If finance cost increase, it reduces EVA. If the Company can reduce Stock, Cash or Debtors (without affecting operating income) Cash will be freed Up. Cash can be used to repay debt, which reduces the interest paid. Reduced finance cost will raise EVA. The solution is however not so simplistic as the time value of money and a whole lot of other equations have to be considered.

I do however think that the question here is whether banks are adding value or not. I have seen many cases where banks will only fund the secured portion of a loan application. By not approving the total amount required, they are doing the SME a disservice as you can not fund half a business. 

One of the biggest reason for SME's failing is being under capitalised. If you can not fund your debtors book, it may gobble up all your cash and leave you with nothing to pay creditors. If debtors do not pay you, they can close your business. The same with carrying too much stock. If too much capital is tied up in slow moving stock, it may also strangle your business to the extent that you have no cash left to trade.  
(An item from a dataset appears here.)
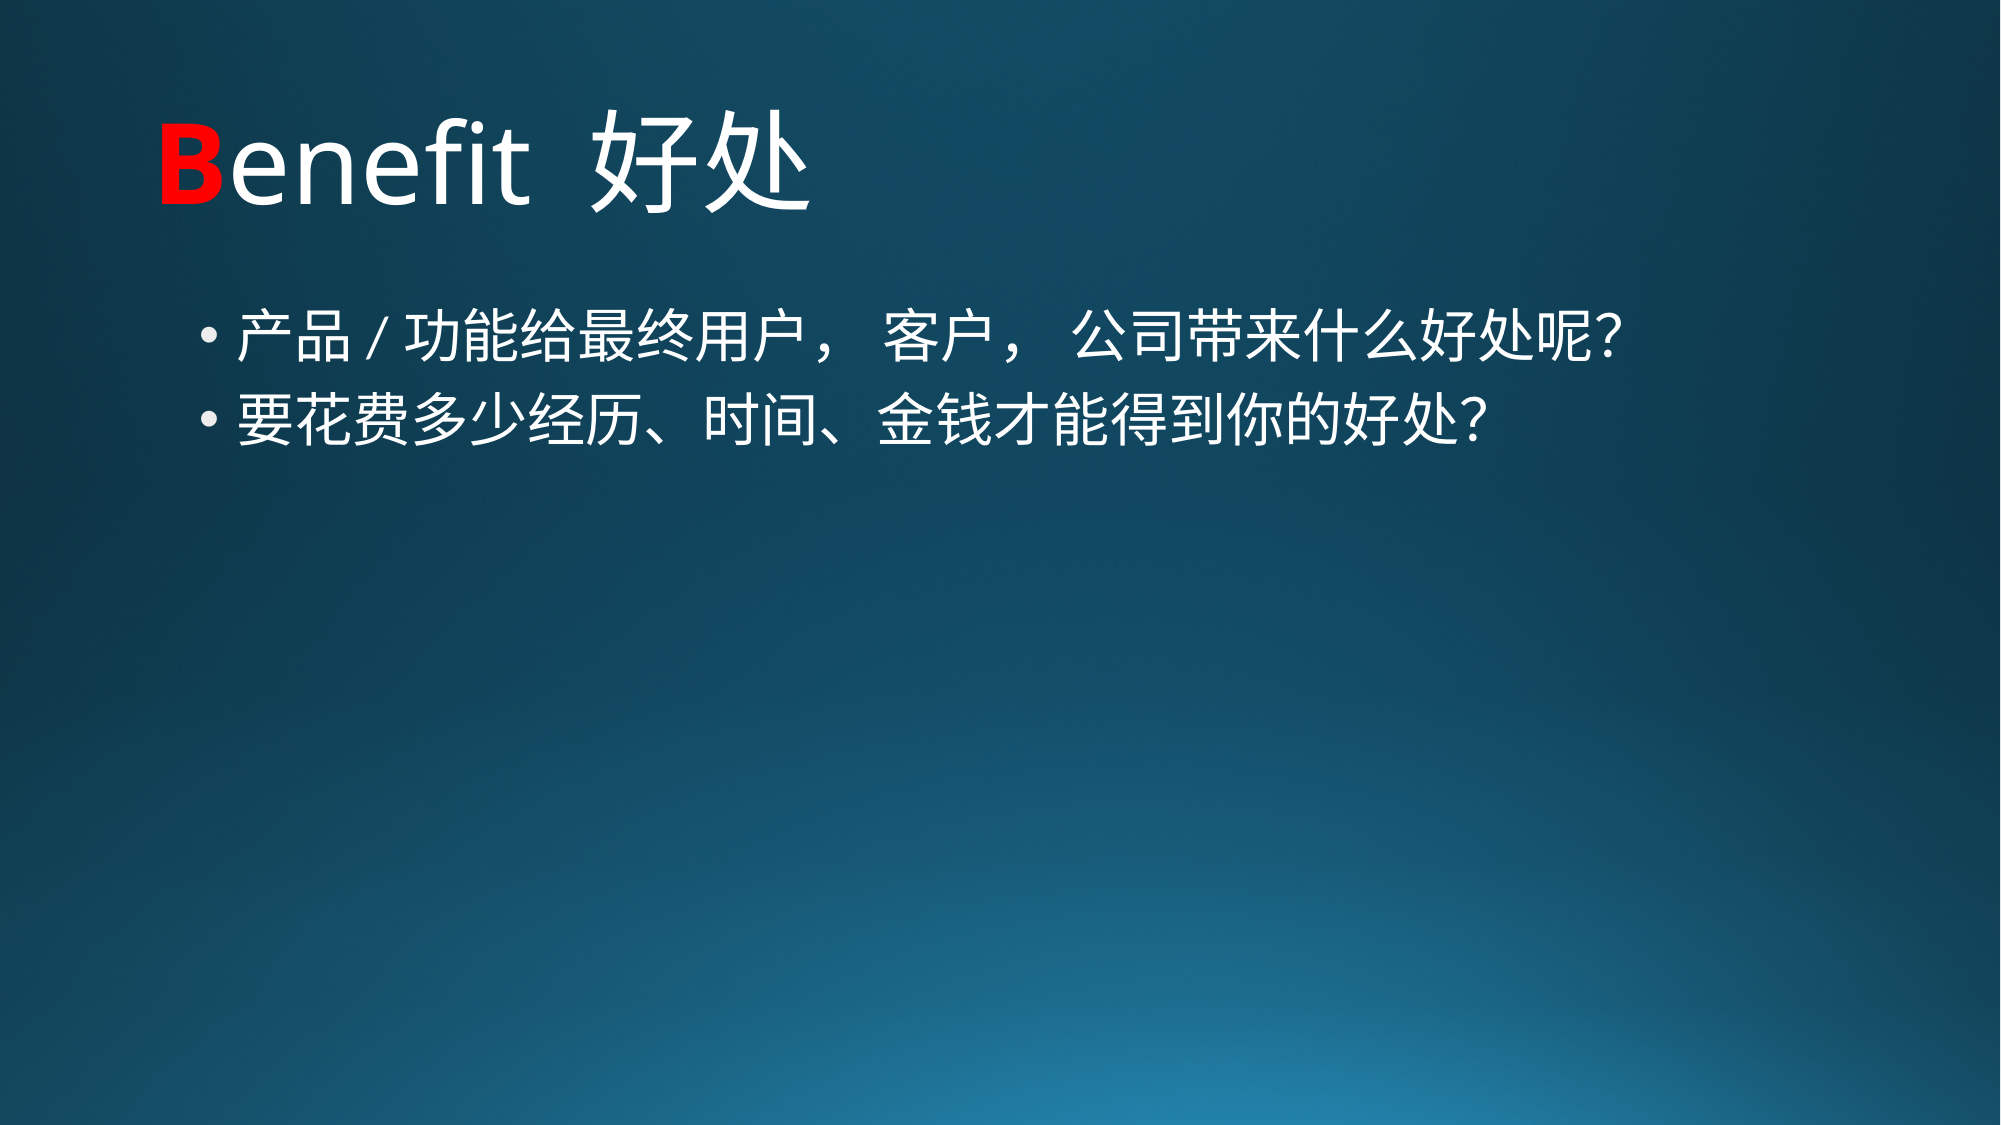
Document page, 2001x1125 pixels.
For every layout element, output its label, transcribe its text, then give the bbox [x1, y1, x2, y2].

picture [0, 0, 2001, 1125]
title Benefit 好处 [137, 59, 1863, 278]
list 产品/功能给最终用户， 客户， 公司带来什么好处呢？ 要花费多少经历、时间、金钱才能得到你的好处？ [183, 299, 1863, 1014]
An important principle for me is: 
SALES   =  VANITY
PROFIT  =  SANITY
CASH     =  REALITY   :Wink:

----------

KimH (13-Jan-12), Miro Bagrov (13-Jan-12), roryf (11-Oct-11), wynn (11-Oct-11)

----------


## Just Gone

> I am a mature student with extensive business experience.
> 
> Rocky


So are you a student that left school and has been studying for long or are you an older person that became a student with the "extensive" business experience you have ?

----------


## Dave A

> I do however think that the question here is whether banks are adding value or not. I have seen many cases where banks will only fund the secured portion of a loan application. By not approving the total amount required, they are doing the SME a disservice as you can not fund half a business.


On the flip side, it *does* reduce the funding you might have to raise via other channels.
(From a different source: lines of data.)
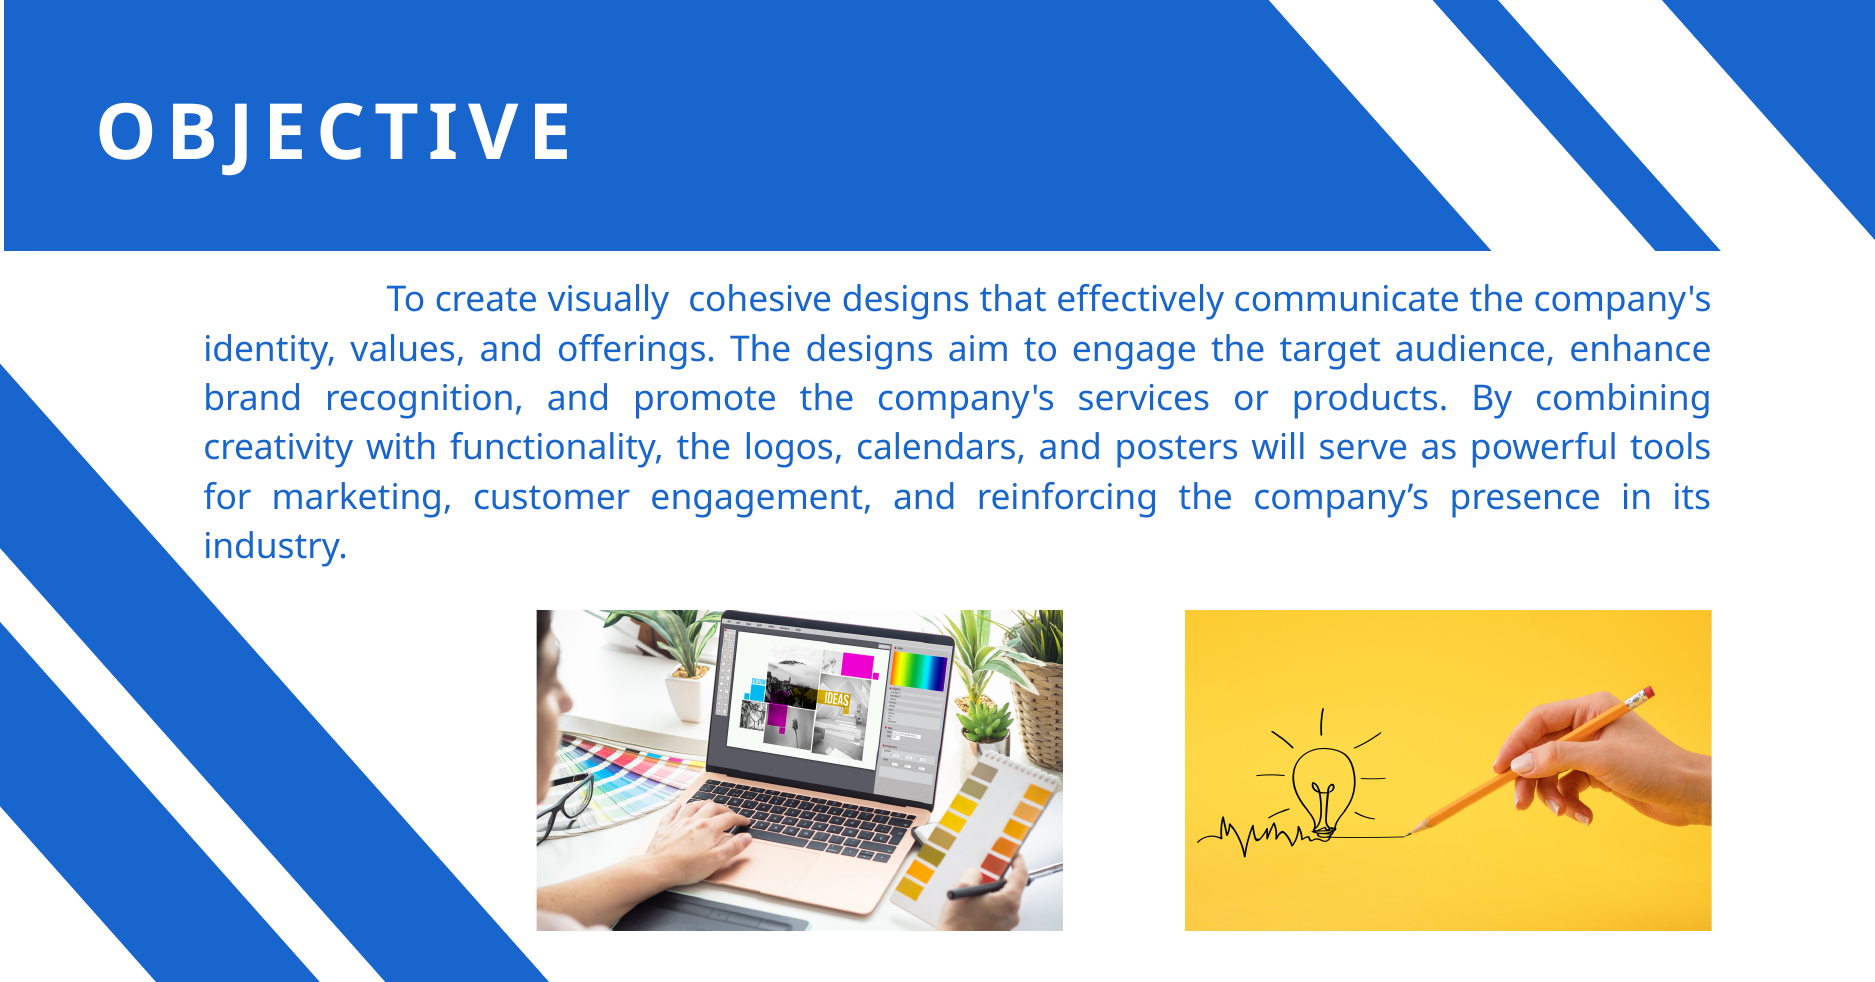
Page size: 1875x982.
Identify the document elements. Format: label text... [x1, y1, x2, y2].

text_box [75, 370, 175, 982]
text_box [1741, 0, 1865, 749]
text_box To create visually cohesive designs that effectively communicate the company's identity, values, and offerings. The designs aim to engage the target audience, enhance brand recognition, and promote the company's services or products. By combining creativity with functionality, the logos, calendars, and posters will serve as powerful tools for marketing, customer engagement, and reinforcing the company’s presence in its industry. [203, 269, 1506, 566]
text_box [1639, 0, 1736, 252]
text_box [1869, 0, 1875, 252]
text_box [3, 0, 1506, 252]
text_box [536, 610, 1063, 932]
text_box [1185, 610, 1712, 932]
text_box To create visually cohesive designs that effectively communicate the company's identity, values, and offerings. The designs aim to engage the target audience, enhance brand recognition, and promote the company's services or products. By combining creativity with functionality, the logos, calendars, and posters will serve as powerful tools for marketing, customer engagement, and reinforcing the company’s presence in its industry. [1639, 269, 1712, 566]
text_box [181, 281, 304, 982]
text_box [1512, 0, 1635, 749]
That's what's troubling me about the OP. Who is being "blamed" here?
Can we really blame a bank for a business plan being launched when it's under financed?
And you can't lay "onerous requirements" and "focus on access" at the same door, surely?

----------


## Blurock

> That's what's troubling me about the OP. Who is being "blamed" here?
> Can we really blame a bank for a business plan being launched when it's under financed?
> And you can't lay "onerous requirements" and "focus on access" at the same door, surely?


It is important to determine the sources of funding and even more important to determine the sustainability of the business. Many entrepreneurs realise their dreams by being unconventional and literally pull themselves up by their bootstraps.

Unfortunately, statistics show that one of the biggest reasons for business failure is a lack of cash flow. An under capitalised business carries so much more risk. If a financier does not look at the sustainability of a business, but only at the security offered, he becomes a pawnbroker who  simply cashes in his security when things go belly up. The loser is the person(s) who put up the security.

One can not expect the lender to see into the future, but lenders do have a responsibility to determine that the business is adequately capitalised to sustain operations. There are other qualifying criteria, but the access to funding and the generation of cash flow must be the most important.

----------


## Miro Bagrov

Hi Rocky and everyone,

I agree with you, but since you seek empirical evidence, you need to find sources of statistics. Try CIPRO. And DTI.

Absolutely financing rates are killing SME's. South African lending rates are so high that an SME needs to be at least 80-90% Owner's Equity.
I would like to discuss it more - but the South African context, using American Capital Theory does not play very well. Interest rates there are 2 -3 %, here 10 - 25% - considering that the Net Profit Margins on JSE listed companies are about 20 - 30%..

In South Africa, Equity is cheaper than Debt. Retained earnings are the cheapest source of funds, in the USA, debt is the cheapest source of funds. Here some companies don't even pay dividends.  :Big Grin:

----------

Blurock (13-Jan-12), Dave A (13-Jan-12)

----------


## Blurock

> I am completeing a dissertation on the affect that financing has had on the value chain of SME's in South Africa. I believe that the onerous requirements and restrictive practices of many financial intstitutions has had a large impact on the high failure rate of the SME in South Africa which has been ignored up until now with the focuss being on access rather than value adding.
> 
> If you have any thoughts or experiences in this area I would really like to hear them. Rocky


Can you share any of your insight on the topic thus far?  :Cool:

----------